Set down all of the entries below word for word, with the pictures left out.

*** Supplied information ***

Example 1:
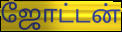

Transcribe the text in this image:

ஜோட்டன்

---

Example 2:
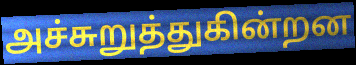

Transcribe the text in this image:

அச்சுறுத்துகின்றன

***

## Task answer
Example 1:

Transcribe the text in this image:

ஜோட்டன்

---

Example 2:

Transcribe the text in this image:

அச்சுறுத்துகின்றன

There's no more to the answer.